Who tells you that the candidate has not already started his campaign? Today there are spaces that escape the caudine forks of our old analysis grids and polls, especially on the Internet. Signal private messaging, for example, allows you to communicate in an encrypted and secure manner. In 2016, Donald Trump’s victory brought about an America that no one would have suspected. Why would France be exempt from this scenario?

Didn’t Donald Trump “vaccinate” democracies against red noses?

The poison that Trump has inoculated into our democracies continues to spread. I think we will have several waves of clowns. The premiere started in Italy with Berlusconi [en 1994]. In 2013, it was actor Beppe Grillo who revealed himself. Italy has been under populism for fifteen years. Then we had the Trump tsunami.

According to the numerous polls published for several months, the most plausible scenario is that of a duel between Marine Le Pen and Emmanuel Macron in the second round. What do you think ?

I do not believe it at all. We must not get caught up in this scenario, which is played out by politicians, the media and the polls. It is put forward because the offer of the opposition parties is bloated and is not stabilized. The clown can arrive at the last moment and make a score in the first round which reshuffles all the cards of the election. The predictions of the presidential elections are often thwarted.

In your book, you quote Stéphane Séjourné, a close advisor to Emmanuel Macron, who believes that Jean-Luc Mélenchon and Marine Le Pen are holding back the possibility of the clown …

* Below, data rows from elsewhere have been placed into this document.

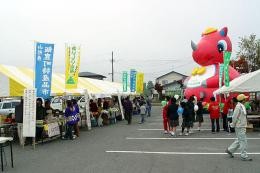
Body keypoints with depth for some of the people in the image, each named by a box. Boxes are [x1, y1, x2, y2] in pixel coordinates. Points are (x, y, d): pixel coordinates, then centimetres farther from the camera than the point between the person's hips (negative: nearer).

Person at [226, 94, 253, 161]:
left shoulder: (242, 106, 12)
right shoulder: (238, 106, -19)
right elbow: (234, 117, -20)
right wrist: (233, 124, -10)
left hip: (242, 126, 10)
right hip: (240, 127, -10)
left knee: (239, 140, 17)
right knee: (243, 141, -3)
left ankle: (230, 150, 26)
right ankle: (244, 156, 5)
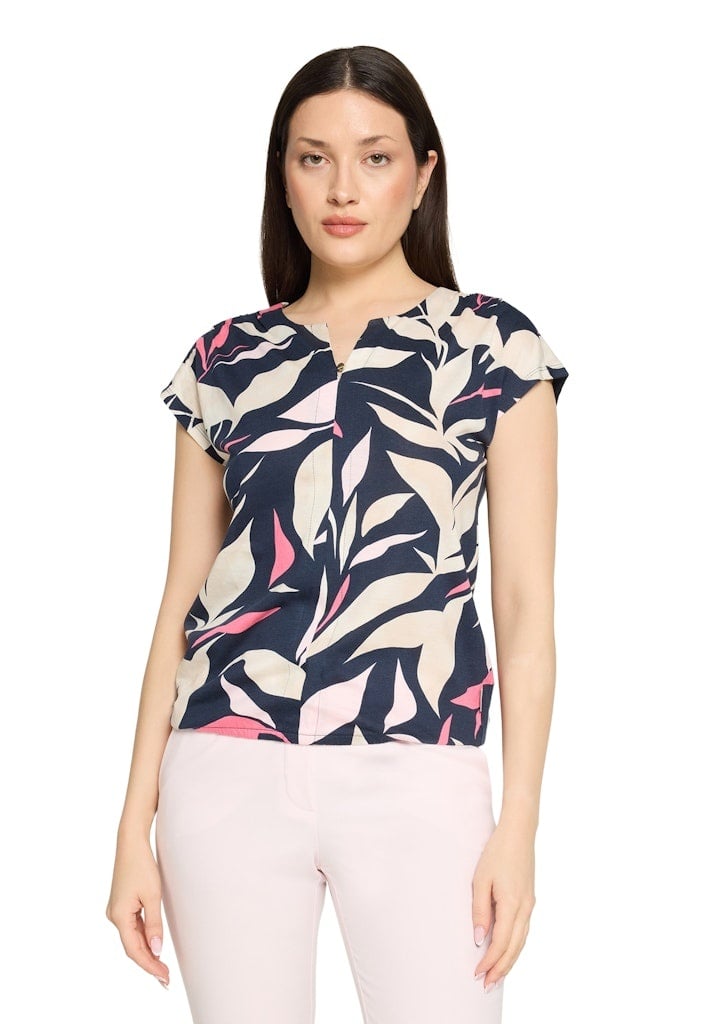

They are receptacles of anger. But no one is saying that voters could not prefer an apolitical candidate. There is such mistrust that voters could vote for a candidate who they think looks like them.

Who would be the voters of the clown?

It is very difficult to know. Everyone could want to vote for him, it is not a question of stigmatizing a part of the population. For example, conspiracy is winning over both the popular classes and the CSP +. It is a very symptomatic phenomenon of the time: society is fragmented and the social groups we used to, the popular classes as opposed to the elites, no longer exist. These are references that, in my opinion, have been erased by social networks and the digital revolution. For example, gamers are a new social typology. The 2022 poll may redefine social categories in France.

In addition, the polarization of political life no longer exists, and the parties are in full disintegration. Candidates could thus land without the label of a party.